Tonight, I worked hard for 3 hours to be able to remove that hateful voltage regulator that caused problems.
I managed to remove it with the alternator in its place but I had to open the oil filter to get access to the back side of the alternator. It was really hard! I removed the air intake, throttle body, intake manifold and fuel rail!
Now I want to discard the faulty voltage regulator and use my car's original regulator but with new brushes and see what happens.
 
I removed the faulty voltage regulator and found someone who changed the brushes of my original voltage regulator.

This is my original voltage regulator:

1.webp




The new brushes installed on it:

2.webp



I fitted my voltage regulator with new brushes on the car and put everything back into place (Intake manifold, throttle body, fuel rail, etc)

I was ready to start the car with new brushes!

I started the engine but the battery seemed to be weak and didn't have enough juice to turn the starter motor but the engine started up. The battery warning light was still on and I checked the battery voltage with the engine running and it was 9.1 Volts! So, the alternator wouldn't charge the battery!

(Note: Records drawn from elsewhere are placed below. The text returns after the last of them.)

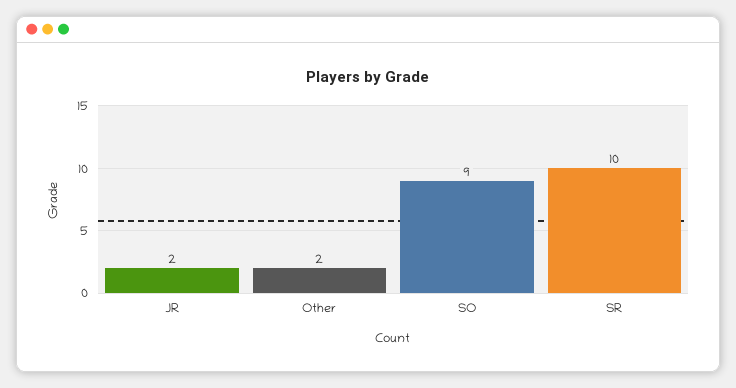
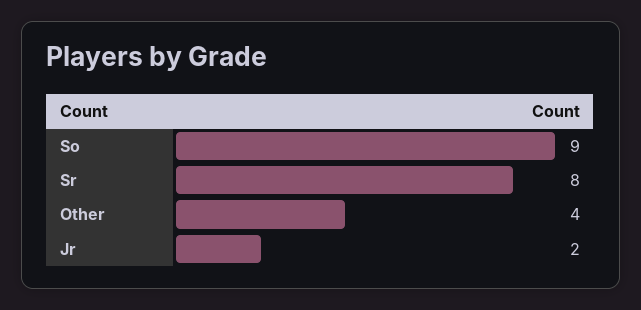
Other: 2 -> 4
SR: 10 -> 8

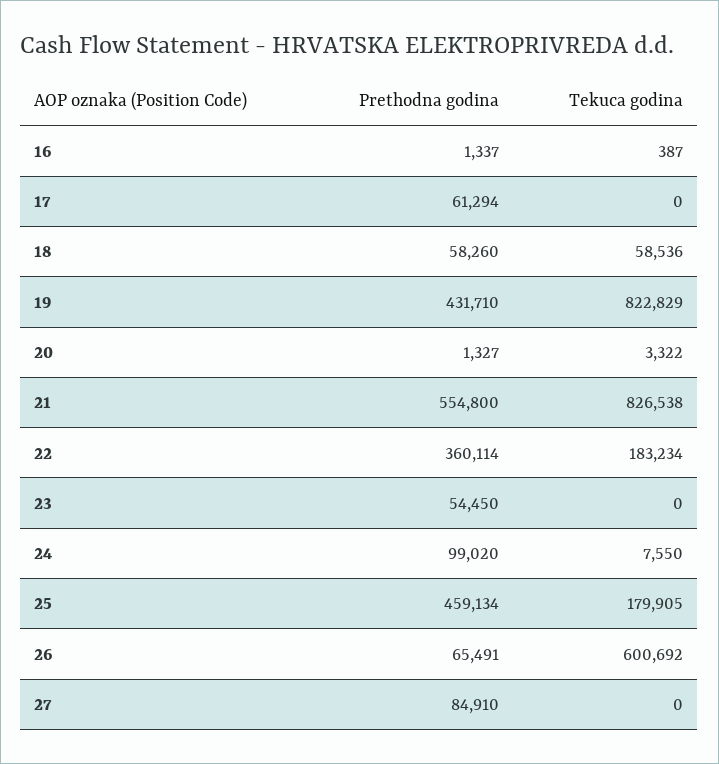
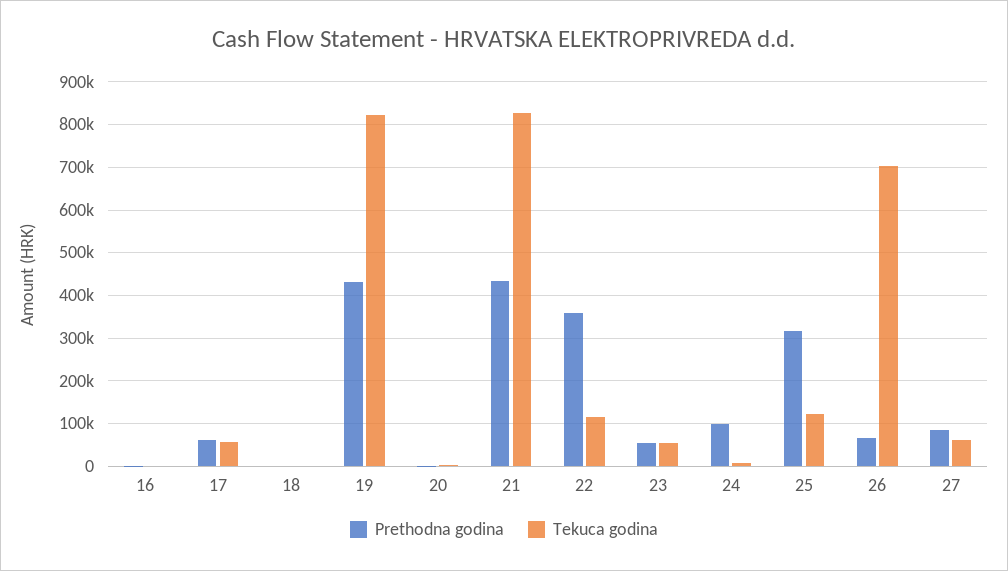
Tekuca godina, 17: 0 -> 60000
Prethodna godina, 18: 58260 -> 0
Tekuca godina, 18: 58536 -> 0
Prethodna godina, 21: 554800 -> 440000
Tekuca godina, 22: 183234 -> 120000
Tekuca godina, 23: 0 -> 60000
Prethodna godina, 25: 459134 -> 320000
Tekuca godina, 25: 179905 -> 120000
Tekuca godina, 26: 600692 -> 700000
Tekuca godina, 27: 0 -> 60000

I turned off the engine and decided to jump start it. I used my father's car for this purpose.
I jump started my car and let it idle for 2 minutes (With my father's car engine off). The voltage was increased from 9.1V to about 12V but reduced gradually to about 11.89V. Then I revved the engine a bit and let off the throttle. About 1 minute later, voltage increased to 14.3V! The alternator started working and was charging the battery! The battery warning light disappeared!

I took the car for a spin to see what will happen. Everything was fine and the engine behavior was perfectly normal. After about 30 minutes of driving, I pulled over to check the voltage and it was still 14.3V! I revved the engine to make sure the voltage regulator is working properly and the voltage didn't go higher than 14.3V regardless of RPM! It prevented over-charging! It seemed the voltage regulator was doing its job!

I came back home and hooked up my PSA ACTIA code reader to check if there were any faults and there were no faults found:

No-Faults-Found.webp



What do you think now?
Why the alternator didn't work during the first two or three minutes?
Do you think the problem was solved?

I turned off and on the engine several times to make sure the alternator is working and the voltage was 14.3V, no problem.